I went home thought nothing of it until we came in the next day with the fire brigade lights flashing and the building shut, a water pipe had bust, and in the main server room a tsunami was occurring.
The bosses were panicking about the business not surviving so when I mentioned I could rebuild the system in a matter of hours IF they got my desktop out.
Later that day the system was back up and running slowly on my PC.
Hero back slapping ensued then it struck me the data I had been working with was at least a week out of date, best not to ruin their day so I kept quiet.
One of my Finest hours
Sounds like he managed to come up with a scenario not covered in their manuals, which absolutely should be. The "trigger happy" user who just goes around pushing buttons. If it happened once, it's bound to have happened before and would happen again. IBM should give the guy a bonus or something for finding that particular gap in their process.
A number of years ago on a new hospital build with lots of IT
It was time for the power down test on a data center. A proper power test - severing of supplies etc to test data centre failover.
Everyone in a room. For some reason Data Storage guys were adamant they needed a soft shutdown because anything else would knack the arrays.
Idiot here popped up and pointed out that if they were going to be damaged they weren't a lot of use in a major power loss scenario.
All hell breaks loose with lots of angry questions from the customer to the Storage specialists.
At that point I made my excuses and left before I got lynched.
Sounds a perfectly reasonable request to me.
If the system is that sensitive then it needs its own way of reacting to a power down, either a local ups or a battery system to write the final cache entries to the disks before it dies. It should be part of the chassis or firmware that handles this.
Otherwise it has there are things out of its control and must be able to deal with them.
A few years ago, I was part of a small team workinging on an inventory management system. Because we couldn't find a commercial one that fitted our needs 100%, our manager initiated a project to design and build one.
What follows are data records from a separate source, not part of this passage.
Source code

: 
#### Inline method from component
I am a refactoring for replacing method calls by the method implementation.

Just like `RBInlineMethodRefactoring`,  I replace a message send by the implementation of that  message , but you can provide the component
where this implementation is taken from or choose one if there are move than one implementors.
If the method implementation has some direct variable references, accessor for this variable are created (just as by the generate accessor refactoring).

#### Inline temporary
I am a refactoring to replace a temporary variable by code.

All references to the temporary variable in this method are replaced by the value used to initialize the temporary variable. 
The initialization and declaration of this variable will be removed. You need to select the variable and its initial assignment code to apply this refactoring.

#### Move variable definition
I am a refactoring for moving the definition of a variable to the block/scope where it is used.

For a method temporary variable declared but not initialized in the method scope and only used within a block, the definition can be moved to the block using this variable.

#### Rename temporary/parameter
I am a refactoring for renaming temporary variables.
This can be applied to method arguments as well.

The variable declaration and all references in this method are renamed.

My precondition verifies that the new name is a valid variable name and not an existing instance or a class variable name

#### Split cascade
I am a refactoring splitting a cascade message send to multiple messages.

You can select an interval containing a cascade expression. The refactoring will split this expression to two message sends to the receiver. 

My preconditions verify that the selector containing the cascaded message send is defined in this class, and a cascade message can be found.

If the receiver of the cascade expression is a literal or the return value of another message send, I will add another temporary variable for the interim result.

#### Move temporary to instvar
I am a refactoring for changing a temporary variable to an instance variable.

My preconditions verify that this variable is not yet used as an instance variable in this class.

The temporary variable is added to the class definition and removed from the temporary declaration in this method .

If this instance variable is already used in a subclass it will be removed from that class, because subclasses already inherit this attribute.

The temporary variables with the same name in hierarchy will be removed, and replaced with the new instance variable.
We did, and the final system worked well for years. We had the development and test servers set up properly, with us doing development on the development, testing it as rigidly as possibly with the resources available to us. One of my colleagues also had the responsibility to roll out updates to the production server. In theory, he was the only one with rights to do this. This was a deliberate choice to prevent accidental updates. In fact, the system was slightly bureaucratic, again deliberately, to prevent accidental updates.
The system had been in use for some months, when all of a sudden, the users started reporting errors. My colleague and I started investigating. The third member of our team apparently had a meeting, so vanished.
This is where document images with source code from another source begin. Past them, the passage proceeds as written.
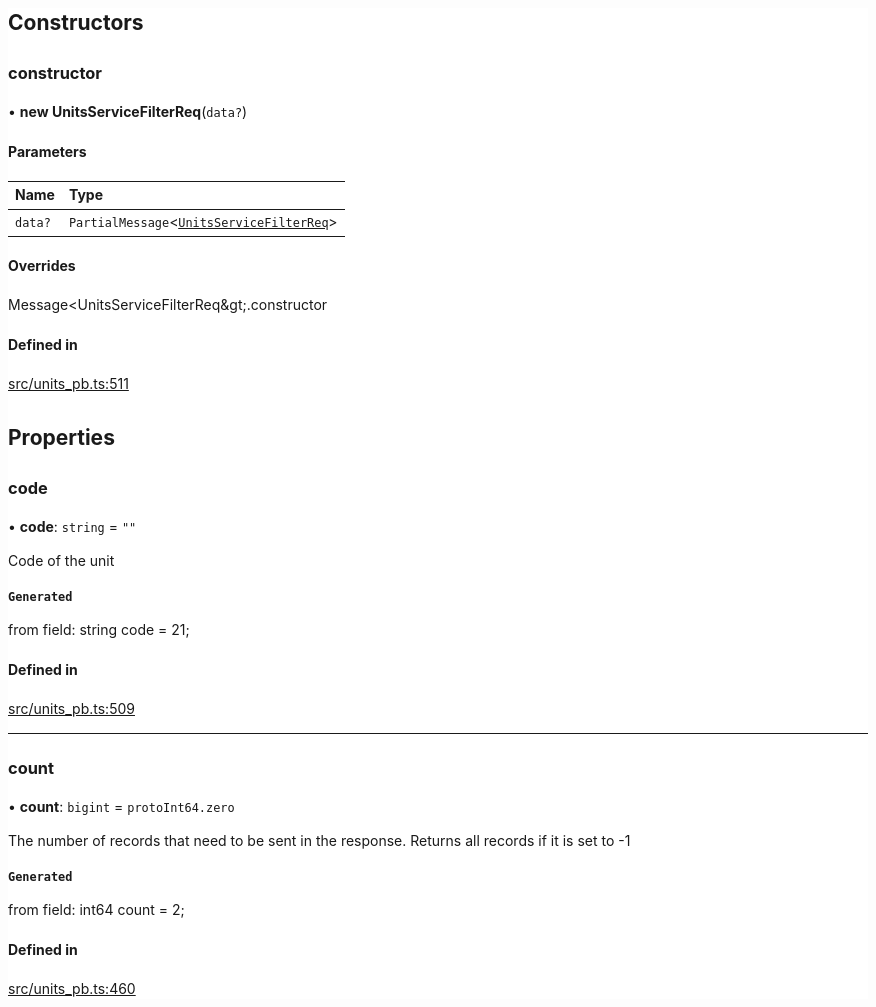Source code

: ## Constructors

### constructor

• **new UnitsServiceFilterReq**(`data?`)

#### Parameters

| Name | Type |
| :------ | :------ |
| `data?` | `PartialMessage`<[`UnitsServiceFilterReq`](UnitsServiceFilterReq.md)\> |

#### Overrides

Message&lt;UnitsServiceFilterReq\&gt;.constructor

#### Defined in

[src/units_pb.ts:511](https://github.com/TCUBEAI-TECHNOLOGIES-PRIVATE-LIMITED/ts-sdk/blob/85a94f2/src/units_pb.ts#L511)

## Properties

### code

• **code**: `string` = `""`

Code of the unit

**`Generated`**

from field: string code = 21;

#### Defined in

[src/units_pb.ts:509](https://github.com/TCUBEAI-TECHNOLOGIES-PRIVATE-LIMITED/ts-sdk/blob/85a94f2/src/units_pb.ts#L509)

___

### count

• **count**: `bigint` = `protoInt64.zero`

The number of records that need to be sent in the response. Returns all records if it is set to -1

**`Generated`**

from field: int64 count = 2;

#### Defined in

[src/units_pb.ts:460](https://github.com/TCUBEAI-TECHNOLOGIES-PRIVATE-LIMITED/ts-sdk/blob/85a94f2/src/units_pb.ts#L460)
After about 15 minutes investigation, we had worked out what happened. The system had its own database on SQL server. It recorded everything the system did as a "transaction" and the transaction table had vanished.
Upon further investigation, we found the transaction table had been renamed as a full stop. We found that the technician who had vanished for a meeting had renamed the file. Unfortunately, the version of SQL Server Management Studio wouldn't allow us to access the table after this, so we had to restore it from the previous night's backup. Thankfully, we only lost a couple of hours transactions.
A major oil firm realised they had a power outage at "DC1" but UPS kicks in perfectly
Process initiated to bring down systems carefully, as "DC2" is absolutely fine
Systems/workloads closed satisfactorily, well in advance of the UPS dying
...
Corporate meltdown then ensues as they'd shut down the systems in an orderly fashion in DC2
Bill Gates (for it is he) was so convinced that an install of the latest Windows was bulletproof that, while it was being demonstrated by his VP on stage and on live video across the planet, he pulled the plug on the test PC in the middle of the process.
To say that the VP was "white faced" at that point is an understatement.